● **WORK INSTRUCTION**:
Sort through the data and copy the lines holding the word "input".

>>>

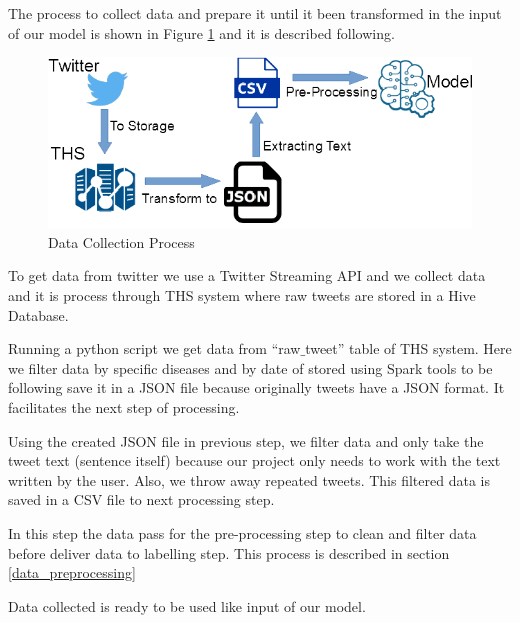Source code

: \documentclass[12pt]{report}
\begin{document}
The process to collect data and prepare it until it been transformed in the input of our model is shown in Figure \ref{figure:data_collection} and it is described following.

\begin{figure}[H]	
	\centering
	\includegraphics[width=150mm, scale = 1]{images/8_data_collection.png}	
	\caption{Data Collection Process}	
	\label{figure:data_collection}
\end{figure}

\begin{steps}
	
	\item To get data from twitter we use a Twitter Streaming \ac{API} and we collect data and it is process through \ac{THS} system where raw tweets are stored in a Hive Database.
	
	\item Running a python script we get data from ``raw$\_$tweet'' table of \ac{THS} system. Here we filter data by specific diseases and by date of stored using Spark tools to be following save it in a \ac{JSON} file because originally tweets have a \ac{JSON} format. It facilitates the next step of processing.
	
	\item Using the created \ac{JSON} file in previous step, we filter data and only take the tweet text (sentence itself) because our project only needs to work with the text written by the user. Also, we throw away repeated tweets. This filtered data is saved in a \ac{CSV} file to next processing step.
	
	\item In this step the data pass for the pre-processing step to clean and filter data before deliver data to labelling step. This process is described in section \ref{data_preprocessing} 
	
	\item Data collected is ready to be used like input of our model.
	
\end{steps}
\end{document}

<<<

● **THE ANSWER**:
The process to collect data and prepare it until it been transformed in the input of our model is shown in Figure \ref{figure:data_collection} and it is described following.
	\item Data collected is ready to be used like input of our model.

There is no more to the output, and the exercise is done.